ASSIGNMENT: Count the lines in the items below that contain the string "data", and reply with only that number.

RECORD EXCERPTS:
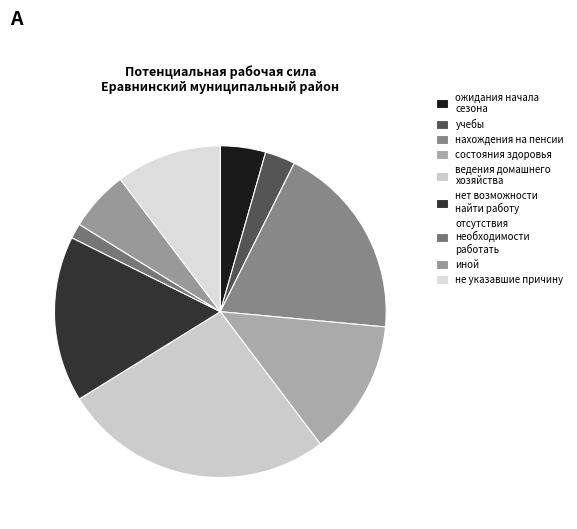

To the nearest percent, what portion does нахождения на пенсии represent?

19%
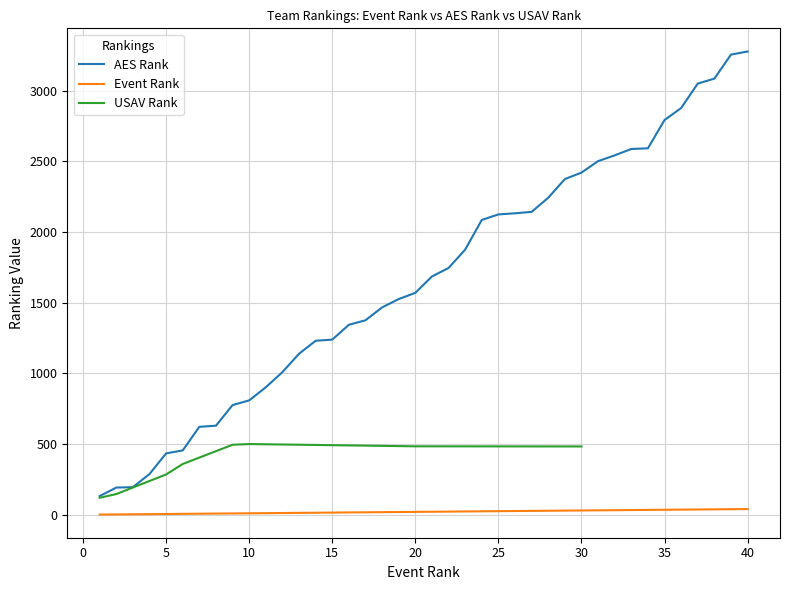

What is the smallest value displayed?

1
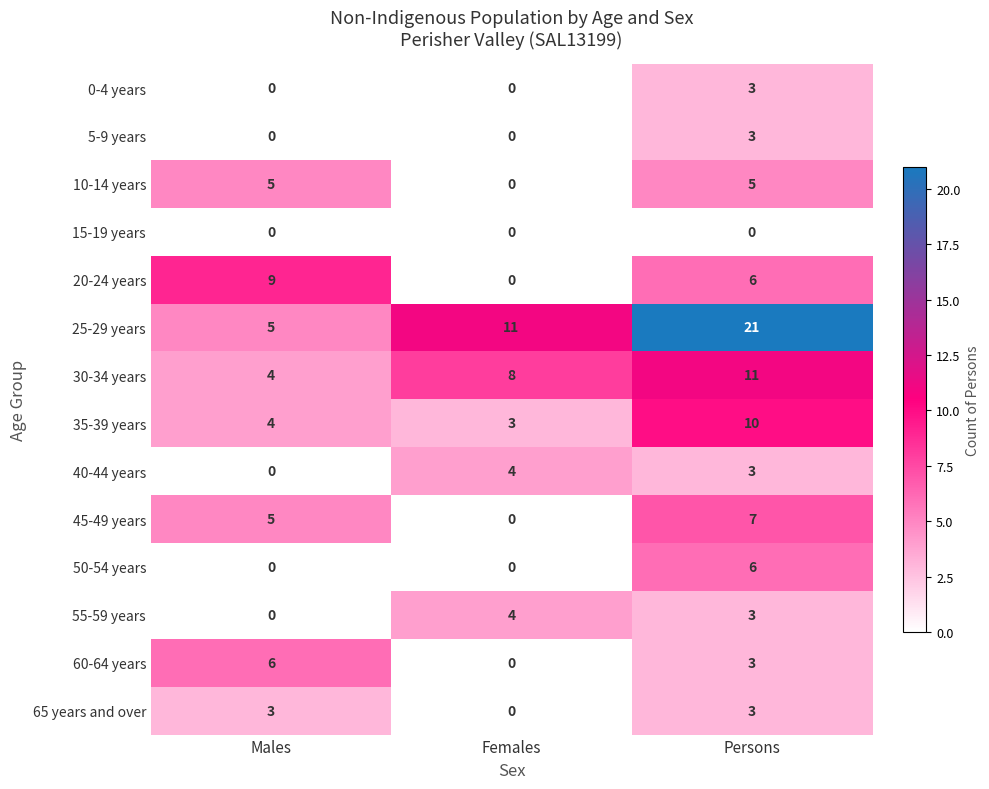

What is the spread (max minus min) of values at Females?

11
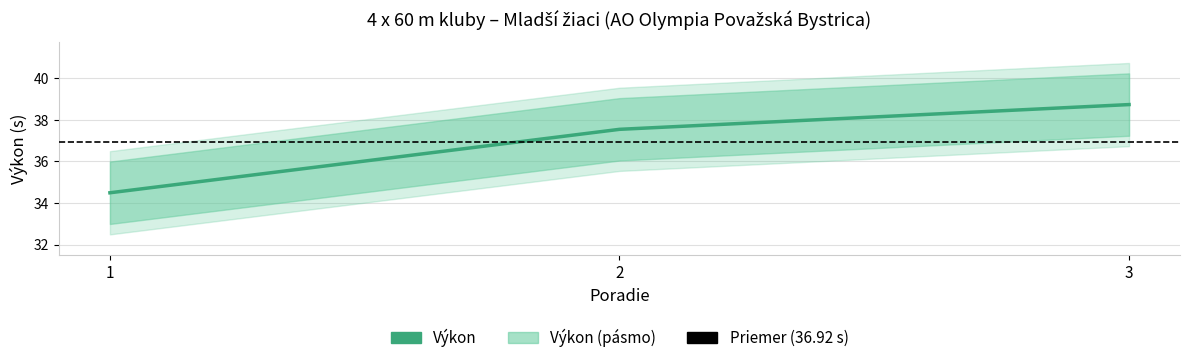

Where does the data first go above 37?

2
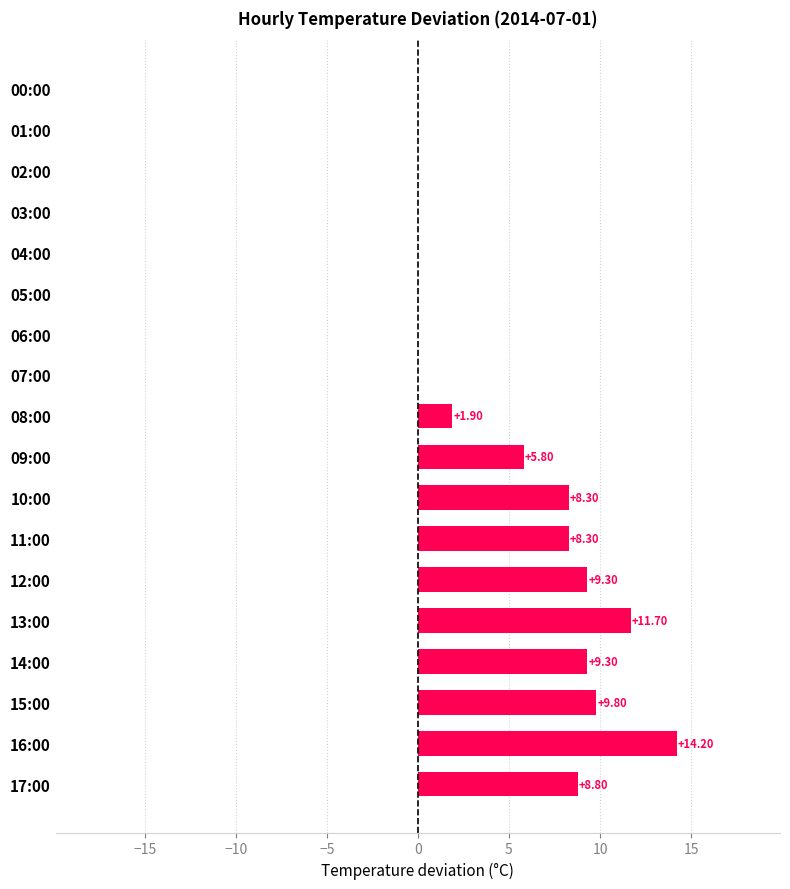

What is the change in value from 15:00 to 17:00?

-1.0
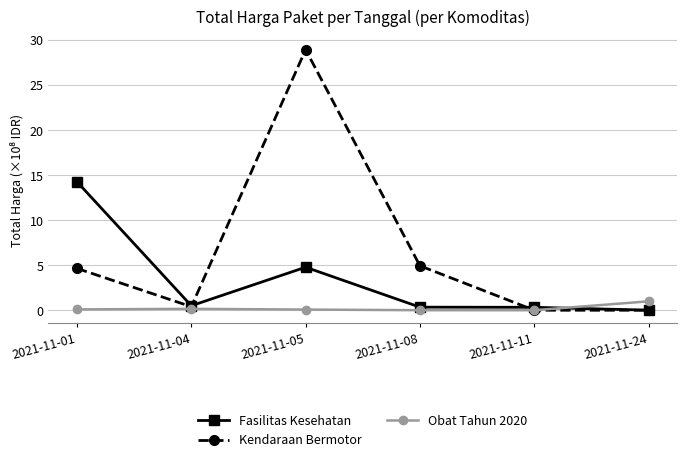

At which label is Fasilitas Kesehatan closest to 7?

2021-11-05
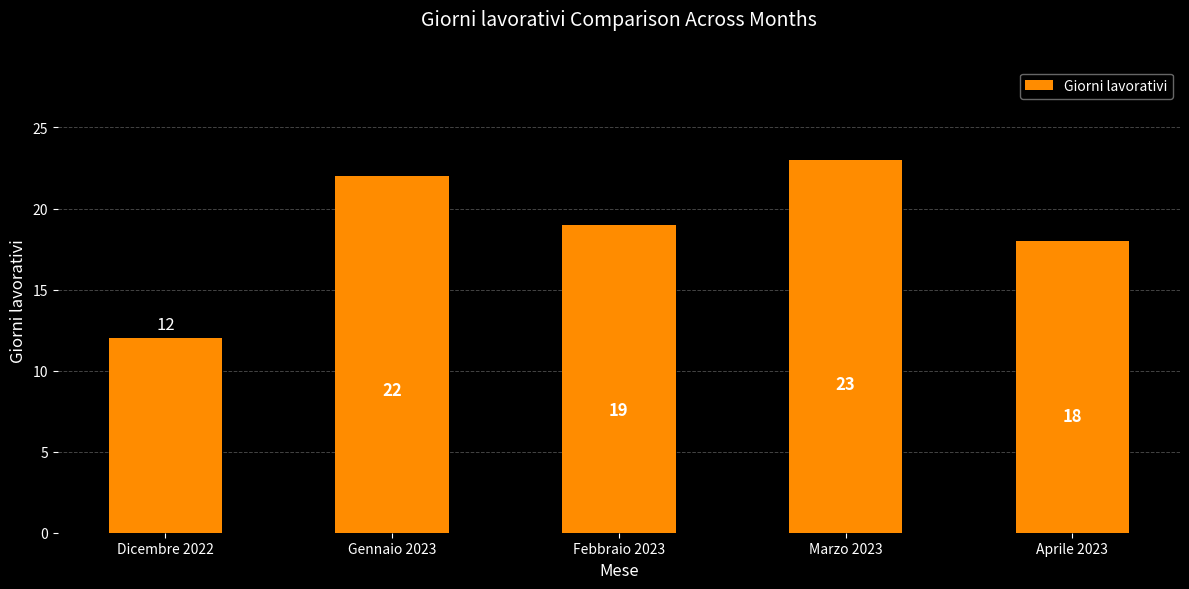

Which category has the highest value across all series?

Marzo 2023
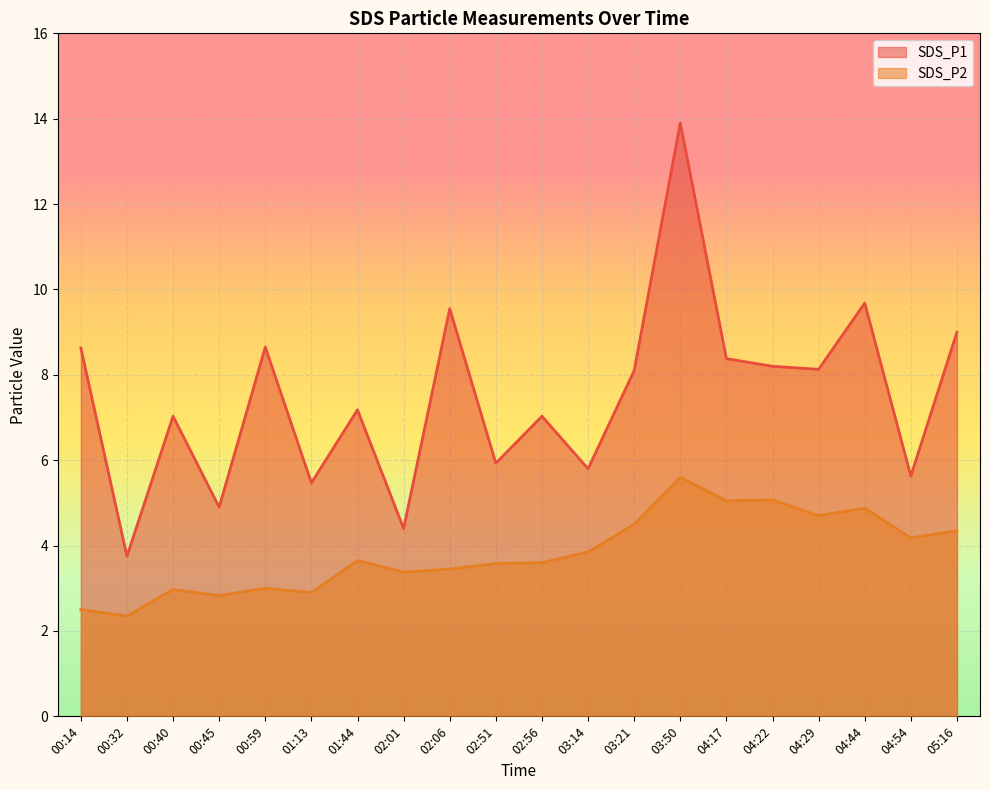

How many data points in SDS_P2 are above 3?

14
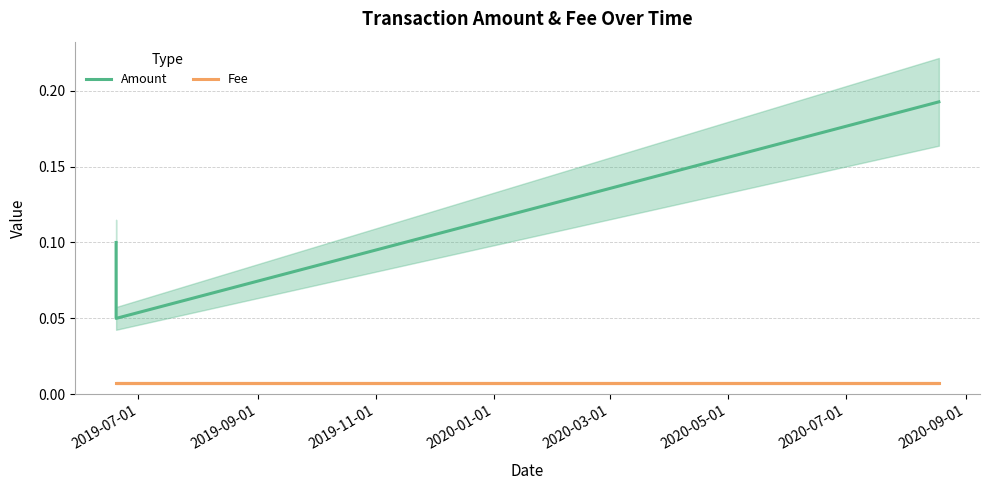

What are all the series names shown in the legend?

Amount, Fee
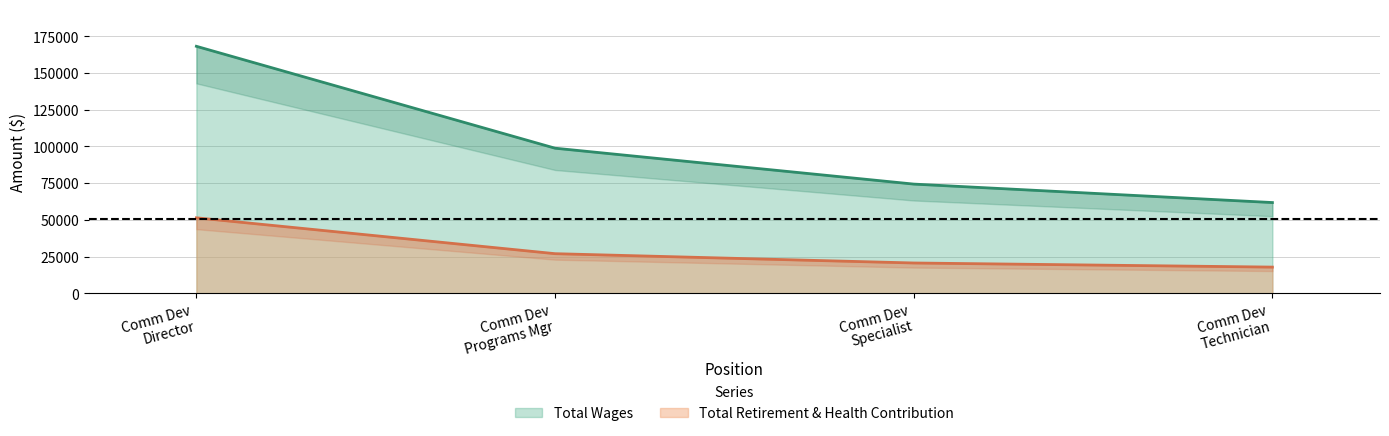

What is the greatest value displayed?

168159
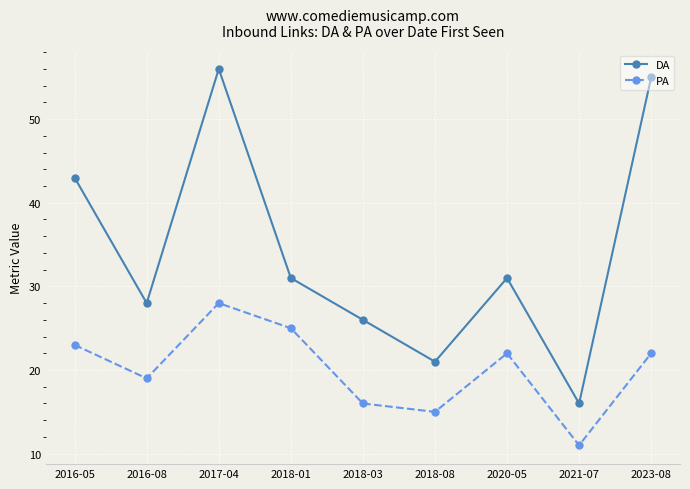

At which category does DA reach its first local valley?

2016-08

THE ANSWER: 2